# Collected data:
────────────────────

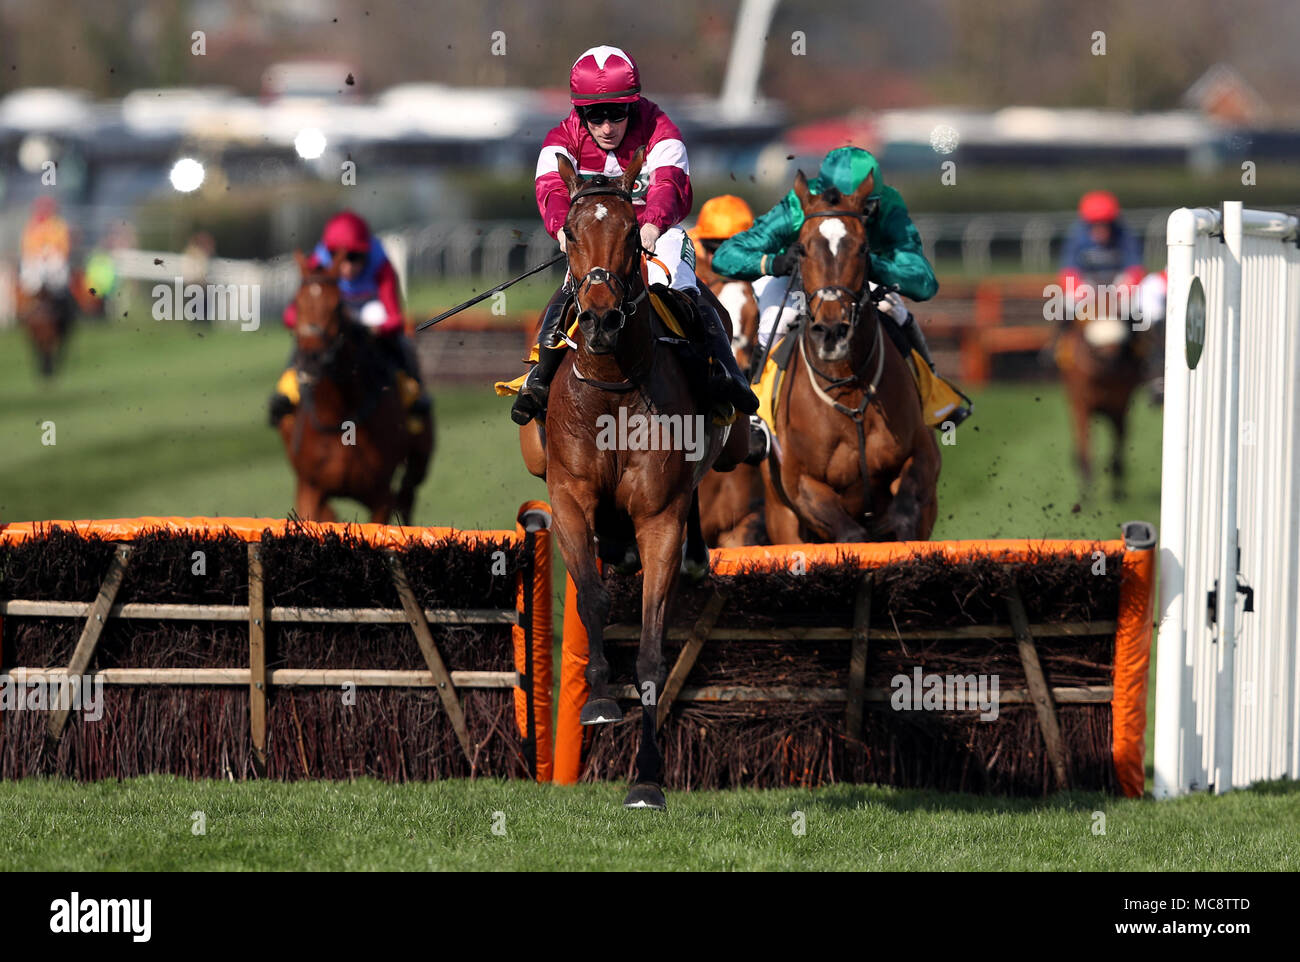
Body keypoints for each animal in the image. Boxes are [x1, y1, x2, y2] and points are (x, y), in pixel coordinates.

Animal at [276, 256, 434, 522]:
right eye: (297, 302)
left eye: (337, 305)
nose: (311, 361)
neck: (339, 416)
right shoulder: (309, 489)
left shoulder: (380, 496)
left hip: (419, 458)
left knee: (408, 494)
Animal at [514, 148, 748, 811]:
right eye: (571, 233)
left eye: (628, 232)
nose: (599, 320)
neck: (613, 388)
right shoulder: (568, 499)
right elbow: (592, 599)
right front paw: (596, 699)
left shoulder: (659, 516)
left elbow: (650, 648)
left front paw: (647, 778)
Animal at [759, 171, 941, 546]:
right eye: (803, 248)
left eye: (863, 248)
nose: (831, 331)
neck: (849, 389)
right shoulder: (801, 484)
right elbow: (850, 533)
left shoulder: (922, 456)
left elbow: (905, 513)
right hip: (780, 515)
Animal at [1060, 270, 1144, 496]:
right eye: (1092, 346)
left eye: (1121, 342)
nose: (1110, 362)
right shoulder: (1082, 404)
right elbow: (1085, 445)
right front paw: (1086, 489)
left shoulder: (1120, 403)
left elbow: (1119, 440)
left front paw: (1117, 486)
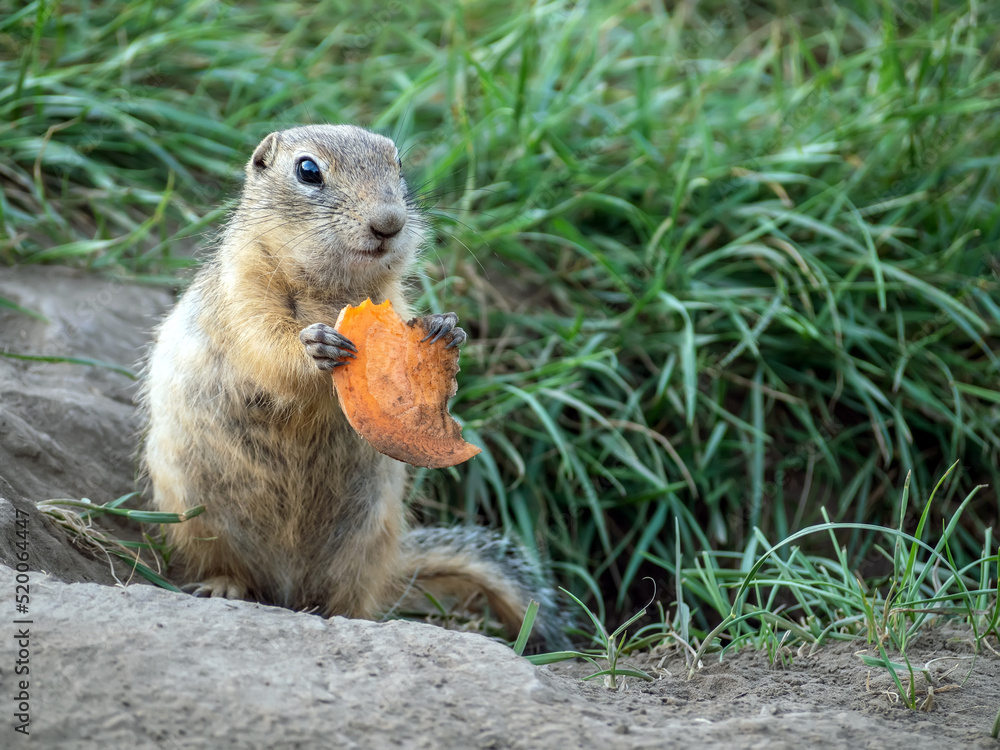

────────────────────

# The task:
The records above should be returned word for word, with every picture left out.

# Answer to the problem:
Body keypoints for each animal in the image. Boxes are [x1, y1, x2, y2] and points are (x, y), in pixel coordinates.

Animal at [276, 256, 434, 522]:
right eye: (297, 302)
left eye: (337, 305)
nose: (311, 361)
neck: (339, 416)
right shoulder: (309, 489)
left shoulder: (380, 496)
left hip: (419, 458)
left knee: (408, 494)
Animal at [514, 148, 748, 811]:
right eye: (571, 233)
left eye: (628, 232)
nose: (599, 320)
neck: (613, 388)
right shoulder: (568, 499)
right elbow: (592, 599)
right front paw: (596, 699)
left shoulder: (659, 516)
left elbow: (650, 648)
left front paw: (647, 778)
Animal at [759, 171, 941, 546]:
right eye: (803, 248)
left eye: (863, 248)
nose: (831, 331)
neck: (849, 389)
right shoulder: (801, 484)
right elbow: (850, 533)
left shoulder: (922, 456)
left elbow: (905, 513)
right hip: (780, 515)
Animal at [1060, 270, 1144, 496]:
right eye: (1092, 346)
left eye: (1121, 342)
nose: (1110, 362)
right shoulder: (1082, 404)
right elbow: (1085, 445)
right front paw: (1086, 489)
left shoulder: (1120, 403)
left elbow: (1119, 440)
left front paw: (1117, 486)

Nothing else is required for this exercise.